» AIM OF THE TASK: Pictures do not belong in the copy; restate the records below word for word.

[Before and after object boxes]

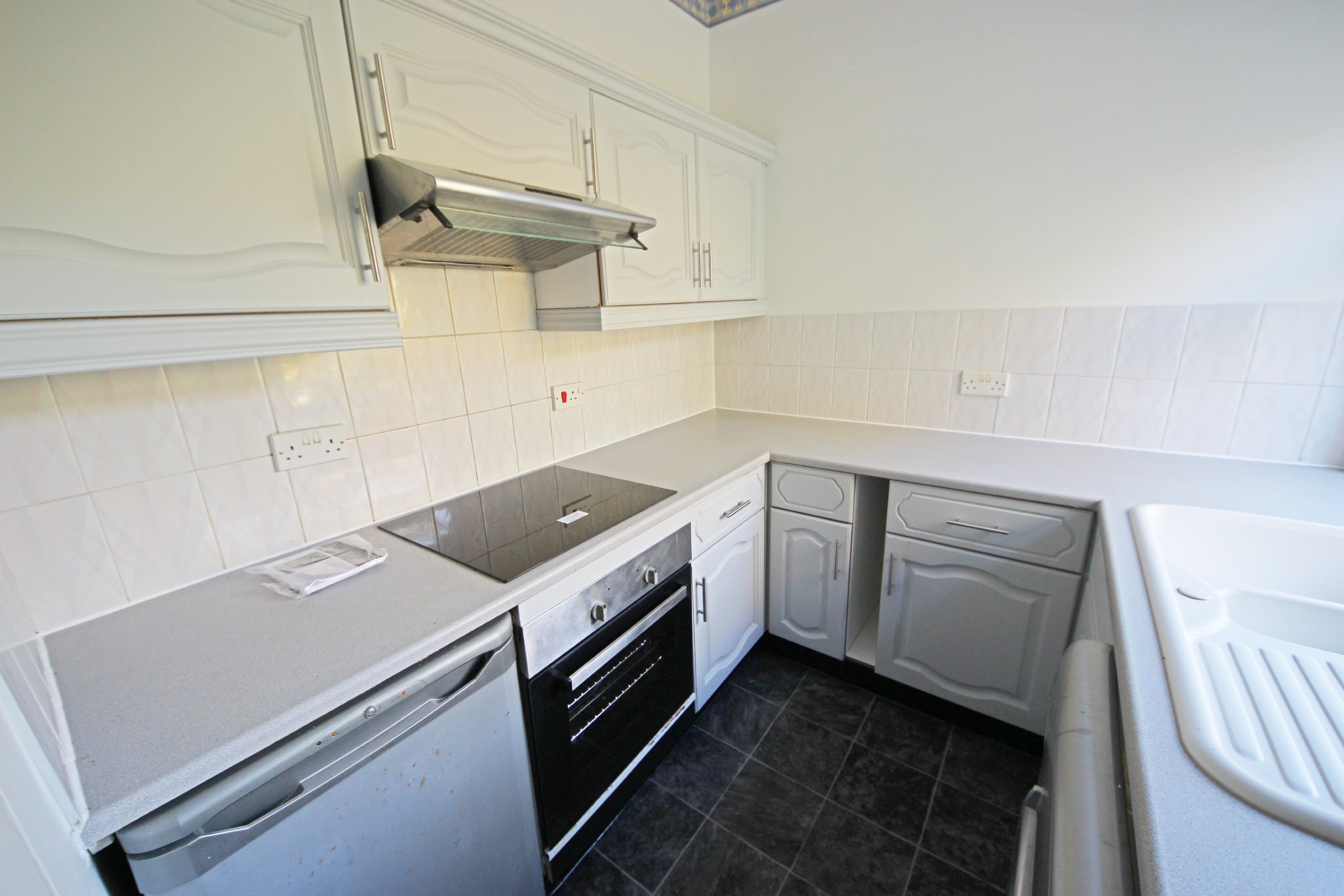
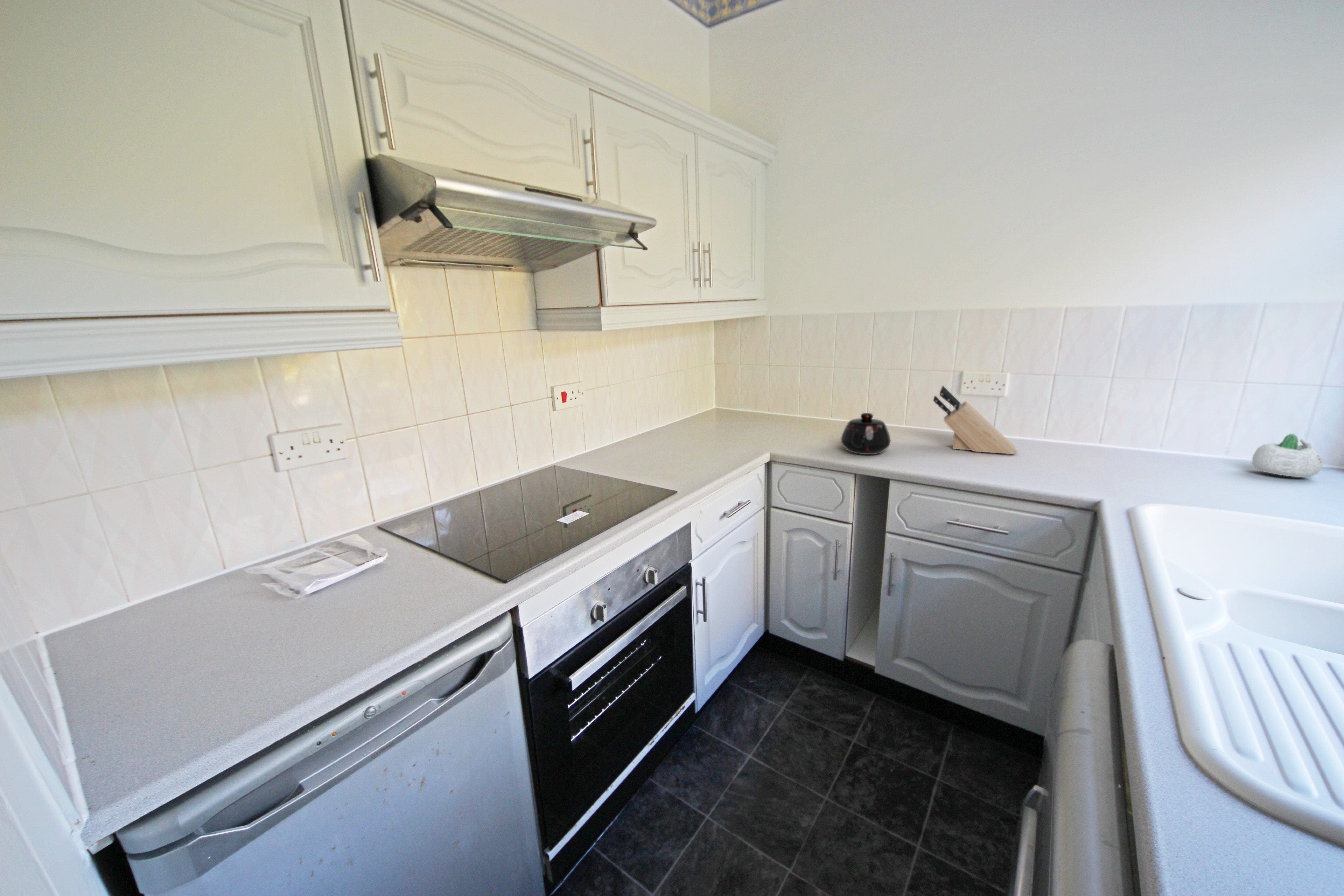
+ knife block [933,385,1018,455]
+ succulent planter [1251,433,1324,478]
+ teapot [841,412,891,455]
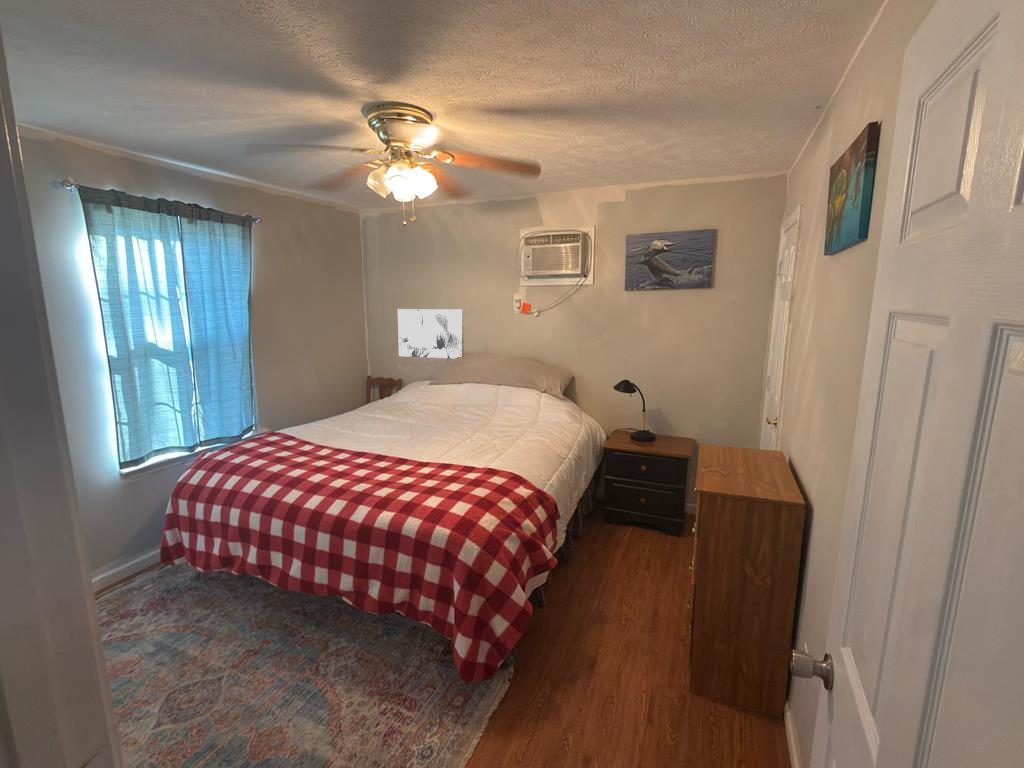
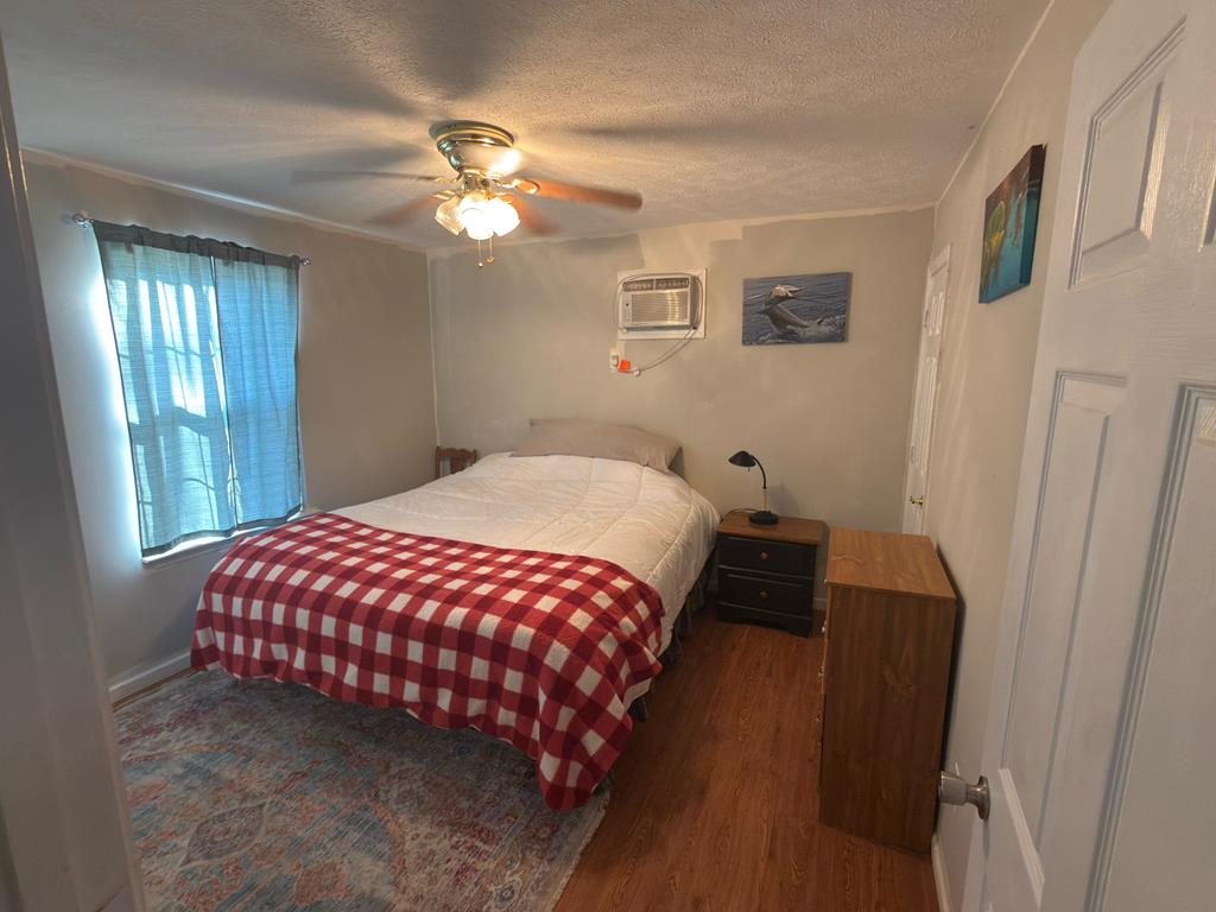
- wall art [397,308,465,359]
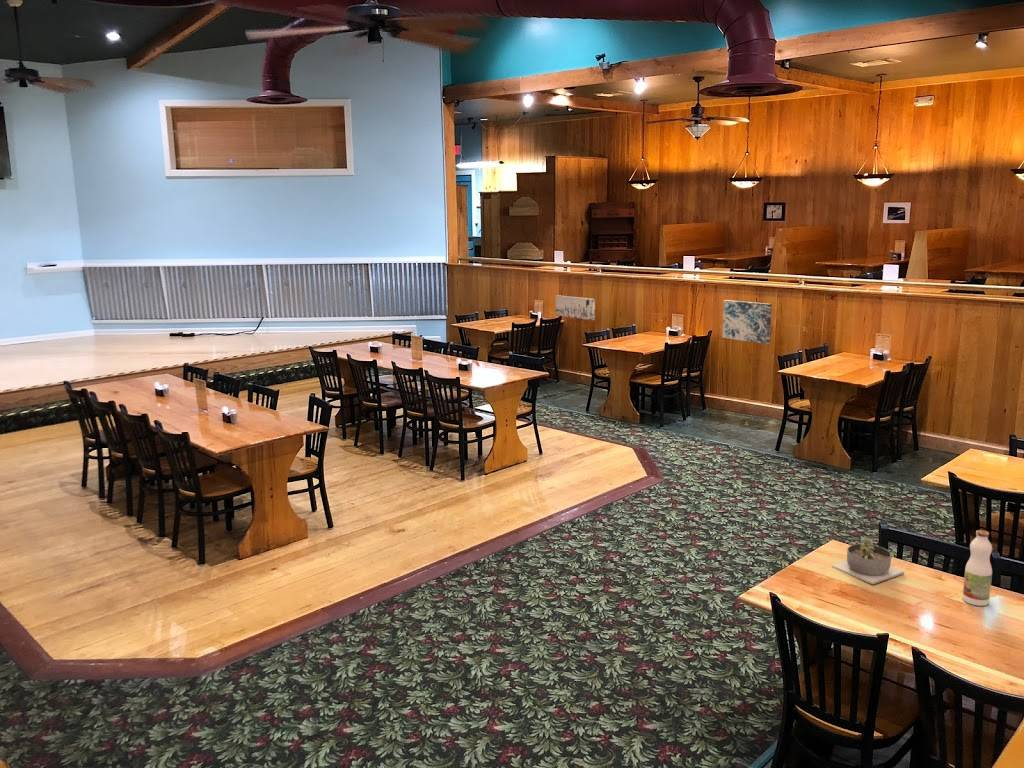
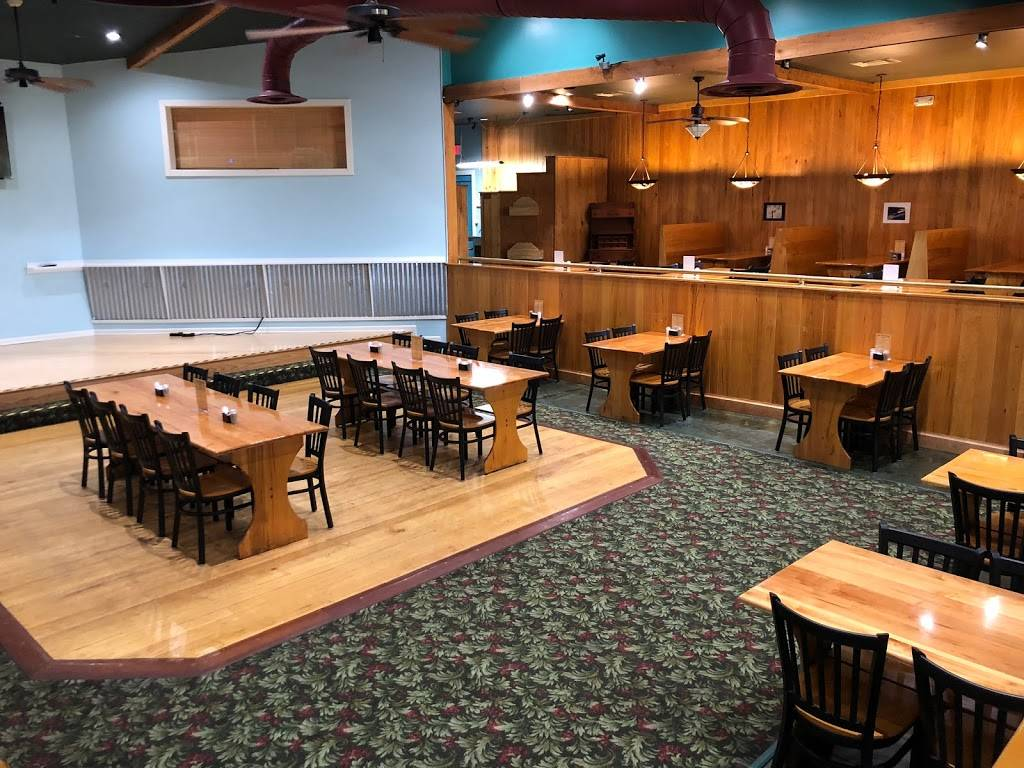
- succulent planter [831,536,905,585]
- wall art [721,299,773,345]
- wall art [555,294,596,321]
- juice bottle [962,529,993,607]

» RESPONSE FOR THIS EXERCISE:
+ knife block [933,385,1018,455]
+ succulent planter [1251,433,1324,478]
+ teapot [841,412,891,455]
- wall art [397,308,465,359]
- succulent planter [831,536,905,585]
- wall art [721,299,773,345]
- wall art [555,294,596,321]
- juice bottle [962,529,993,607]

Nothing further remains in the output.